• TASKS FOR THIS EXERCISE:
**a.** Edit the article on facial mists from "As A Skin Care" to "to be absorbed.", and replace "towel" with "cloth" in that passage.
**b.** Resume the article on facial mists from the point where it stops.

You probably know those canned spray waters from airplane goodie-bags or model fodder for backstage runway shows. Aside from summer time when it’s scorchingly hot and humid, a refreshing spray of cooling water can be a godsend. But otherwise, you probably wouldn’t really have much use for it, would you? We thought so too, until a chance encounter with Elizabeth Arden’s Global Makeup Artist, Rebecca Restrepo, opened our eyes to the multiple benefits of toting around a facial mist. You’ve probably seen them in aerosol-looking Evian or Avène Thermal water canisters. Makeup artists keep them in their kits because when they’re making up models’ or celebrities’ faces all day, even a touch-up needs a refresher before you spackle on more makeup. Here are some tips we gleaned from Restrepo about how she uses spray water.

For Re-dos: As mentioned just before, Restrepo mentions that “when I’m with a client for an all-day press event, touching up a full face of makeup, no one wants to appear like they’re wearing layers upon layers of makeup, even if they are.” A veil of water sprayed on the face before touching up softens your current makeup so it blends more easily with what you put on top of it. That said, it also works as a finisher with a very light quick spritz– not so much for setting, but again for softening your whole look so your makeup looks dewy, natural and lived-in.

MORE: 10 Facial Mists to Try

As A Skin Care Primer: When you wash your face you may not think about the fact that the water you’re washing with is the key factor in imparting moisture into your skin. After cleansing and blotting with a towel, the water on your face generally evaporates within seconds. After that, the moisturizer you apply is just sitting on your skin, not working to its full capacity since most moisturizers are meant to seal in moisture rather than impart it. Giving your face a good spray with thermal water, rose water, or even cucumber water is not only refreshing and calming to your skin, it lays a fine layer of moisture on your skin to prep and prime it to absorb all your serums and moisturizer the way they’re supposed to be absorbed.

For DIYs: Restrepo says that when she knows she’ll be working with a high-profile client (hellooo, Lucy Liu and Alicia Keyes!) whose skin she’s familiar with, she’ll concoct and refrigerate a brew of a customized spray the night before to take with her on shoot. Often it’s as simple as brewing chamomile tea or infusing cucumber into water and bottling that. Chamomile is calming and cucumber is cooling, so you can gear your face mist for whatever skin care needs you have. She does warn however that these homemade DIY sprays do not last, and should be discarded after a day or two. Even if you’re cool with putting distilled water in a bottle to tote around for spritzing, those should be replaced daily. Canned or thermal water is purified before bottling so they’re made to last, untouched by any environmental impurities. Your Brita however, is not.

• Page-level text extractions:
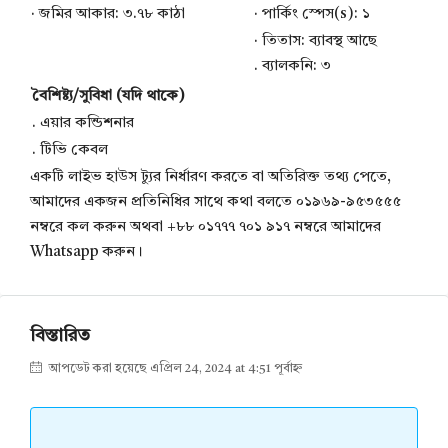
· জমির আকার: ৩.৭৮ কাঠা
· পার্কিং স্পেস(s): ১
· তিতাস: ব্যাবস্থ আছে
. ব্যালকনি: ৩
বৈশিষ্ট্য/সুবিধা (যদি থাকে)
. এয়ার কন্ডিশনার
. টিভি কেবল
একটি লাইভ হাউস ট্যুর নির্ধারণ করতে বা অতিরিক্ত তথ্য পেতে,
আমাদের একজন প্রতিনিধির সাথে কথা বলতে ০১৯৬৯-৯৫৩৫৫৫
নম্বরে কল করুন অথবা +৮৮ ০১৭৭৭ ৭০১ ৯১৭ নম্বরে আমাদের
Whatsapp করুন।
বিস্তারিত
আপডেট করা হয়েছে এপ্রিল 24, 2024 at 4:51 পূর্বাহ্ন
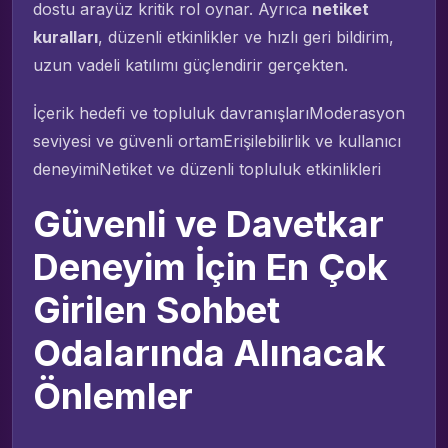
dostu arayüz kritik rol oynar. Ayrıca
netiket
kuralları
, düzenli etkinlikler ve hızlı geri bildirim,
uzun vadeli katılımı güçlendirir gerçekten.
İçerik hedefi ve topluluk davranışlarıModerasyon
seviyesi ve güvenli ortamErişilebilirlik ve kullanıcı
deneyimiNetiket ve düzenli topluluk etkinlikleri
Güvenli ve Davetkar
Deneyim İçin En Çok
Girilen Sohbet
Odalarında Alınacak
Önlemler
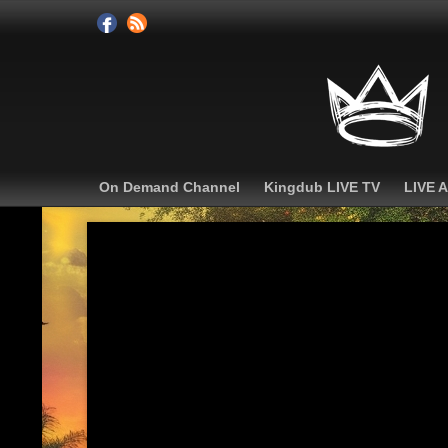
On Demand Channel
Kingdub LIVE TV
LIVE 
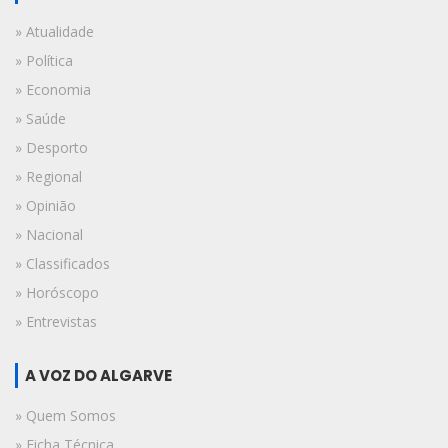
» Atualidade
» Política
» Economia
» Saúde
» Desporto
» Regional
» Opinião
» Nacional
» Classificados
» Horóscopo
» Entrevistas
A VOZ DO ALGARVE
» Quem Somos
» Ficha Técnica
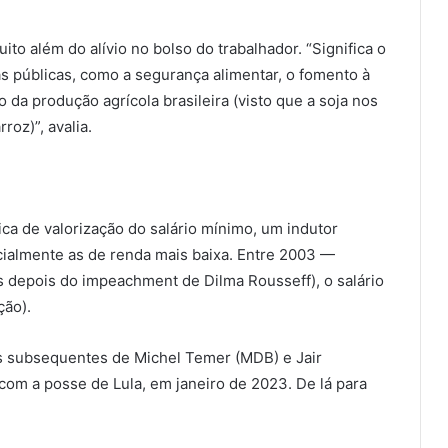
to além do alívio no bolso do trabalhador. “Significa o
cas públicas, como a segurança alimentar, o fomento à
ão da produção agrícola brasileira (visto que a soja nos
roz)”, avalia.
ica de valorização do salário mínimo, um indutor
cialmente as de renda mais baixa. Entre 2003 —
 depois do impeachment de Dilma Rousseff), o salário
ção).
os subsequentes de Michel Temer (MDB) e Jair
 com a posse de Lula, em janeiro de 2023. De lá para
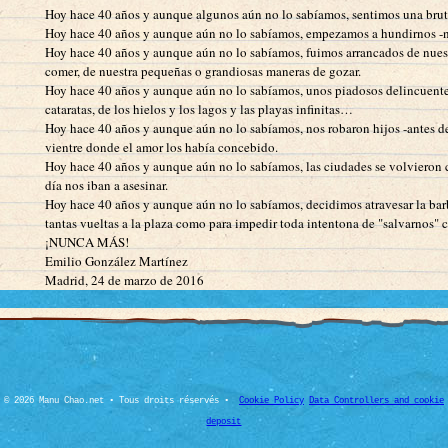
Hoy hace 40 años y aunque algunos aún no lo sabíamos, sentimos una brutal c
Hoy hace 40 años y aunque aún no lo sabíamos, empezamos a hundirnos -nar
Hoy hace 40 años y aunque aún no lo sabíamos, fuimos arrancados de nuest
comer, de nuestra pequeñas o grandiosas maneras de gozar.
Hoy hace 40 años y aunque aún no lo sabíamos, unos piadosos delincuentes di
cataratas, de los hielos y los lagos y las playas infinitas…
Hoy hace 40 años y aunque aún no lo sabíamos, nos robaron hijos -antes de 
vientre donde el amor los había concebido.
Hoy hace 40 años y aunque aún no lo sabíamos, las ciudades se volvieron cu
día nos iban a asesinar.
Hoy hace 40 años y aunque aún no lo sabíamos, decidimos atravesar la barb
tantas vueltas a la plaza como para impedir toda intentona de "salvarnos" co
¡NUNCA MÁS!
Emilio González Martínez
Madrid, 24 de marzo de 2016
© 2026 Manu Chao.net • Tous droits réservés •
Cookie Policy
Data Controllers and cookie
deposit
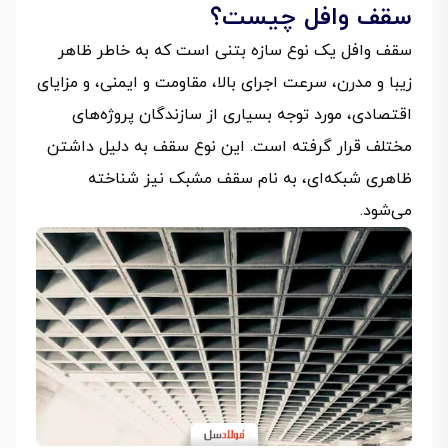
سقف وافل چیست؟
سقف وافل یک نوع سازه بتنی است که به خاطر ظاهر
زیبا و مدرن، سرعت اجرای بالا، مقاومت و ایمنی، و مزایای
اقتصادی، مورد توجه بسیاری از سازندگان پروژه‌های
مختلف قرار گرفته است. این نوع سقف به دلیل داشتن
ظاهری شبکه‌ای، به نام سقف مشبک نیز شناخته
می‌شود.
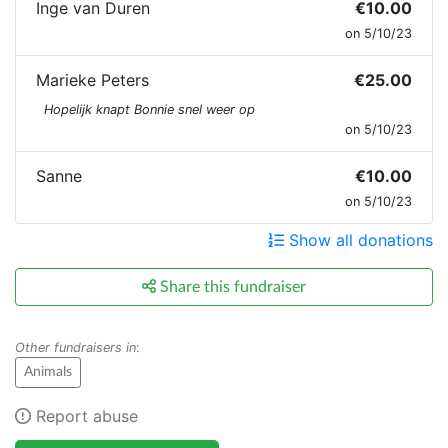
Inge van Duren
€10.00
on 5/10/23
Marieke Peters
€25.00
Hopelijk knapt Bonnie snel weer op
on 5/10/23
Sanne
€10.00
on 5/10/23
Show all donations
Share this fundraiser
Other fundraisers in
:
Animals
Report abuse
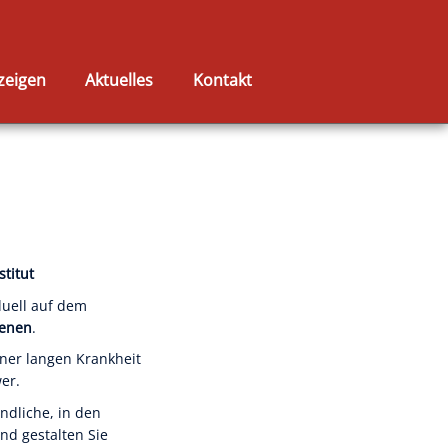
zeigen
Aktuelles
Kontakt
titut
duell auf dem
benen
.
iner langen Krankheit
er.
ndliche, in den
nd gestalten Sie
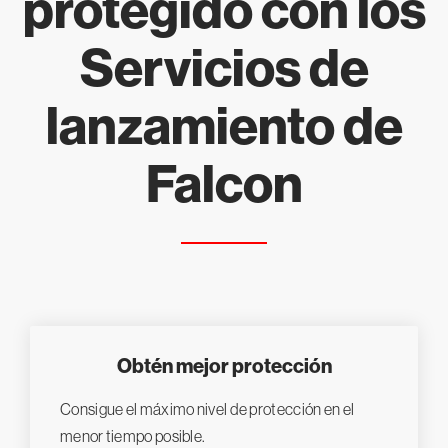
protegido con los
Servicios de
lanzamiento de
Falcon
Obtén mejor protección
Consigue el máximo nivel de protección en el
menor tiempo posible.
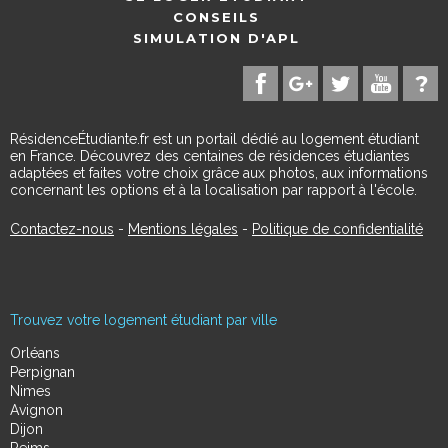
CONSEILS
SIMULATION D'APL
RésidenceÉtudiante.fr est un portail dédié au logement étudiant
en France. Découvrez des centaines de résidences étudiantes
adaptées et faites votre choix grâce aux photos, aux informations
concernant les options et à la localisation par rapport à l'école.
Contactez-nous
-
Mentions légales
-
Politique de confidentialité
Trouvez votre logement étudiant par ville
Orléans
Perpignan
Nimes
Avignon
Dijon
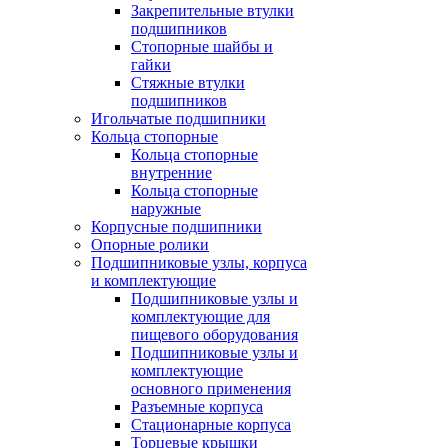
Закрепительные втулки
подшипников
Стопорные шайбы и
гайки
Стяжные втулки
подшипников
Игольчатые подшипники
Кольца стопорные
Кольца стопорные
внутренние
Кольца стопорные
наружные
Корпусные подшипники
Опорные ролики
Подшипниковые узлы, корпуса
и комплектующие
Подшипниковые узлы и
комплектующие для
пищевого оборудования
Подшипниковые узлы и
комплектующие
основного применения
Разъемные корпуса
Стационарные корпуса
Торцевые крышки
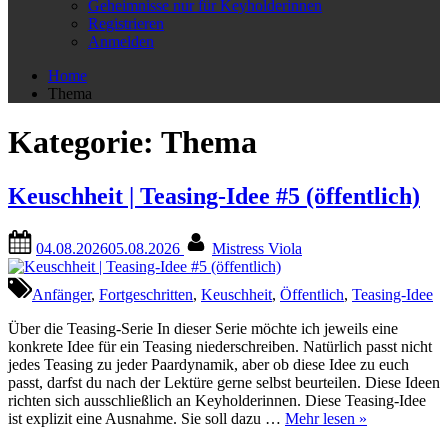
menu
Geheimnisse nur für Keyholderinnen
Registrieren
Anmelden
Home
Thema
Kategorie:
Thema
Keuschheit | Teasing-Idee #5 (öffentlich)
Posted
By
04.08.2026
05.08.2026
Mistress Viola
on
Anfänger
,
Fortgeschritten
,
Keuschheit
,
Öffentlich
,
Teasing-Idee
Über die Teasing-Serie In dieser Serie möchte ich jeweils eine
konkrete Idee für ein Teasing niederschreiben. Natürlich passt nicht
jedes Teasing zu jeder Paardynamik, aber ob diese Idee zu euch
passt, darfst du nach der Lektüre gerne selbst beurteilen. Diese Ideen
richten sich ausschließlich an Keyholderinnen. Diese Teasing-Idee
“Keuschheit
ist explizit eine Ausnahme. Sie soll dazu …
Mehr lesen
»
|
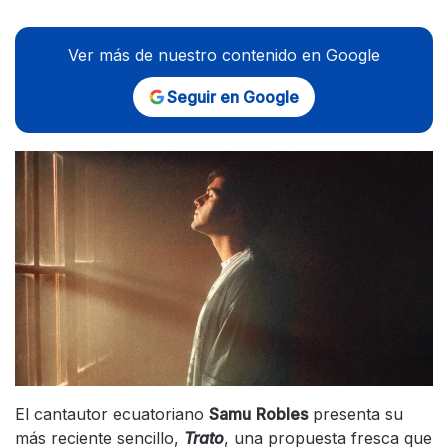
Ver más de nuestro contenido en Google
Seguir en Google
El cantautor ecuatoriano
Samu
Robles
presenta su
más reciente sencillo,
Trato
, una propuesta fresca que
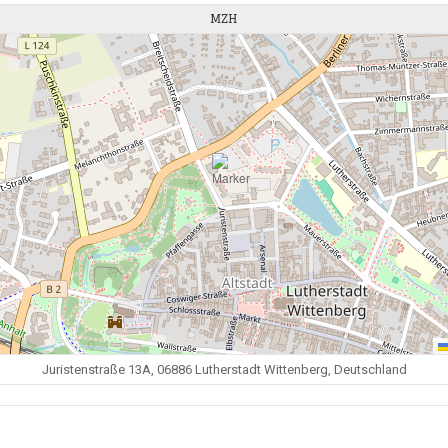
MZH
Juristenstraße 13A, 06886 Lutherstadt Wittenberg, Deutschland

• PER-TASK OUTPUTS:
**a.**
As A Skin Care Primer: When you wash your face you may not think about the fact that the water you’re washing with is the key factor in imparting moisture into your skin. After cleansing and blotting with a cloth, the water on your face generally evaporates within seconds. After that, the moisturizer you apply is just sitting on your skin, not working to its full capacity since most moisturizers are meant to seal in moisture rather than impart it. Giving your face a good spray with thermal water, rose water, or even cucumber water is not only refreshing and calming to your skin, it lays a fine layer of moisture on your skin to prep and prime it to absorb all your serums and moisturizer the way they’re supposed to be absorbed.

**b.**
MORE: Winter Beauty Mistakes You’re Making

For Making Your Makeup Behave: For the times when you apply makeup only to discover that there’s a boo-boo suddenly appearing underneath (dry skin, ahem), instead of trying to fix it with either more makeup or adding oil/moisturizer to the area, the problem spot and any side-effects can be nixed with a spritz of water rather than the aforementioned quick-reaches. For instance, when applying foundation which ends up highlighting dry patches or blemishes, rather than trying to blend it with moisturizer or facial oil– which doesn’t play well with the foundation’s formula, causing it to separate– misting a light layer of water over your face and then spot-dabbing concealer or foundation will allow you to moisturize and cover the area without highlighting the blemish.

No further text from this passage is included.